It is meeting time for proximity talks in Algiers. With eager support flowing from the international community for a peace plan that is getting cold on the table to take hold, the OAU Chairman will once again engage in a dire attempt to resolve the two-year old border crisis between Ethiopia and Eritrea. Those who have closely followed the event of the crisis unfold hope for nothing but reason and logic to prevail.
The unenviable task of the OAU Chairman is to convince the warring parties to follow logic and reason so that peace might prevail. The OAU will have no problem with Eritrea whose stand for peace has been exemplary so far, filled with flexibility to make concessions as goodwill gesture towards peace. Eritreas policy on the border crisis is based on wisdom that looks beyond today's conflict, an attitude that considers the future coexistence of the peoples of Ethiopia and Eritrea with mutual cooperation towards development of the two nations and the Horn of Africa. Based on such lofty aspirations and wise considerations Eritrea had accepted the OAU Framework for Peace, the Modalities, and the Technical Arrangements. Eritrea has also made it explicitly clear; Ethiopia and the world know it as well, of its standing policy that it will not fire the first shot. The OAU will have no problem convincing Eritrea to employ reason and logic for the sake of peace. Peaceful negotiation and legal settlement is Eritrea's long standing policy towards the border dispute.
However, the OAU Chairman will have to take the Ethiopian leaders to task, challenging every curve and detour they will put on the table as yet another excuse to derail peace.

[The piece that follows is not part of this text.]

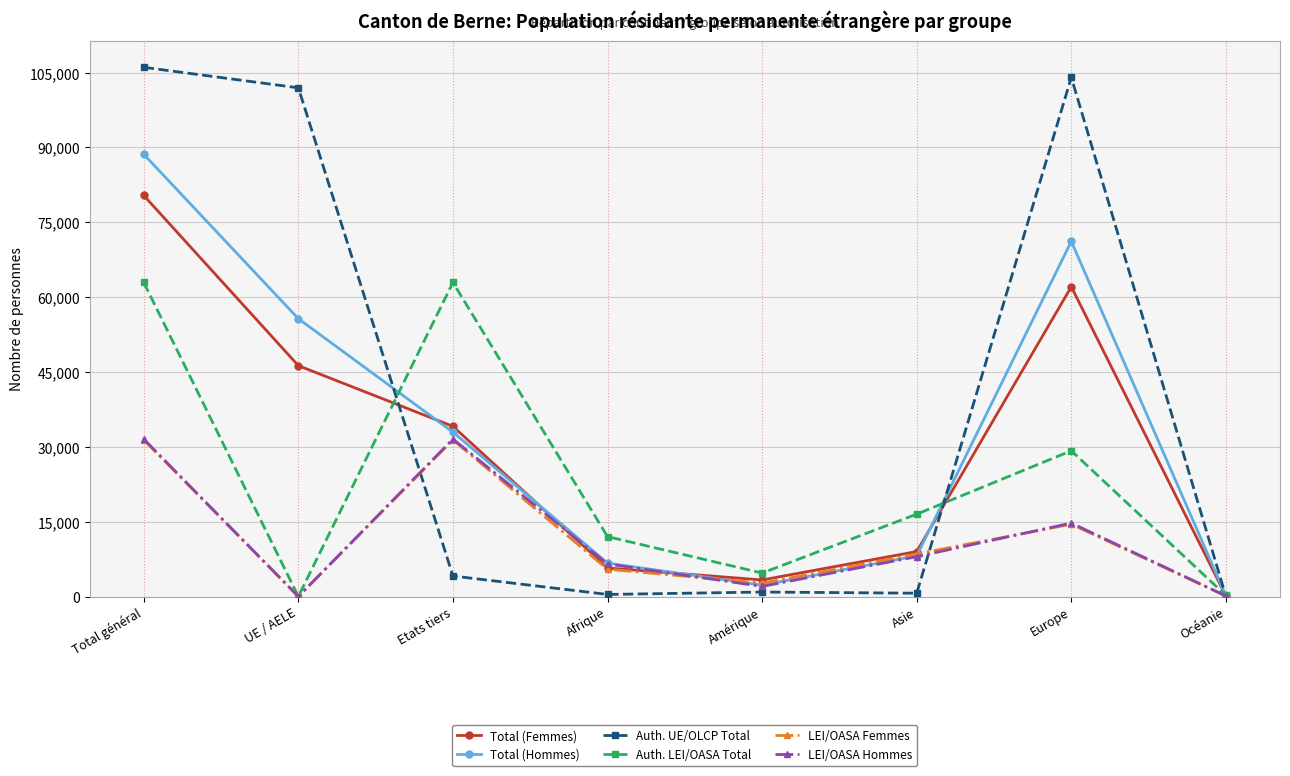

Where is the first local maximum for Total (Femmes)?

Europe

The drought and famine in the Horn of Africa that is said to have put 16 million people under the threat of starvation, the hardest hit being Ethiopia, should weigh heavily in the minds of those who are to participate in the talks, but specially the Ethiopian leaders. The haunting images of Ethiopia's starving children on television screens and front-page newspapers around the world should be a stark reminder to the Ethiopian leaders that despite the massive food aid pouring into Ethiopia, without peace, it will only serve to extend the lives of those who are starving for a short period of time not nurture them to long term prosperity. The Ethiopian leaders should be reminded that their zeal for war is costing the international community much more than what is needed for food aid. The additional burden of building infrastructures, upgrading port capacity, and providing trucks to transport food to hard hit areas is as unwise as it is unnecessary cost in millions of dollars. The Ethiopian leaders should be reminded that it makes no sense at all that they must flex their war muscle at the cost of one million US dollars a day while their people are dying of starvation, disease, and suffering from ignorance and backwardness. They should be reminded that the cost of war, beyond that of material resources, would be a repeat of the three-day Tsorona battlefield carnage, where 10,000 ill-equipped and ill-trained Ethiopian soldiers had perished as minesweepers. The ugliness of war does not register victory but breeds bitter sorrow in the mournful heart of mothers and, nurtures famine and starvation in the bellies of the young. The bravado of war that rides on the waves of false pretense of pride is a costly and futile exercise to resolve a border dispute, because at the end of such an ugly adventure, it is still the map that will settle the disputed territory.
If the Ethiopian Government leaders, as they have always done in the past, make mockery of the earnest effort by the world bodies, and Eritrea's eager willingness to secure peace, then the task of employing reason and logic falls squarely on the shoulders of those who thus far have been shuffling back and forth as mediators to bring peace. It falls on the shoulders of the OAU, UN, EU and the international community, but specially the US to recognize that the poor, starving, famine stricken people of Ethiopia, and the sovereign nation of Eritrea who has been held hostage to the Etiopian Government's terrorizing chock hold must find a resolution. Reason and logic would have it dictate that appeasing the minority led government of Ethiopia has not yielded any fruits so far. Why then prolong the misery of those who have become their victims? Justice must find its way to stand up and speak.
The plight of over 70,000 Ethiopian citizens of Eritrean lineage and Eritreans who resided in Ethiopia, deported and displaced under a cruel ethnic cleansing policy of the TPLF, must scream for justice in the city of Algiers tomorrow. Over 1,500 Eritreans languishing in Ethiopia's concentration camps should prick the conscience of those who mediate for peace; the plight of the Eritrean defense forces who have been entrenched in fox holes at the borders to keep vigil against eminent attack by Ethiopia should be the engaging voice of Eritrea at the proximity talks with their peaceful agenda. The voices of the dead young Eritreans who found no mercy in the hands of the Ethiopian leaders should haunt the memory of those who aspire to bring a peaceful resolution of the conflict. Justice must find its way to stand up and speak.
Let reason and logic burn brightly tomorrow at the proximity talks in Algiers to lend a hand for the just resolution of the conflict. Justice sides with the truth and it betrays none.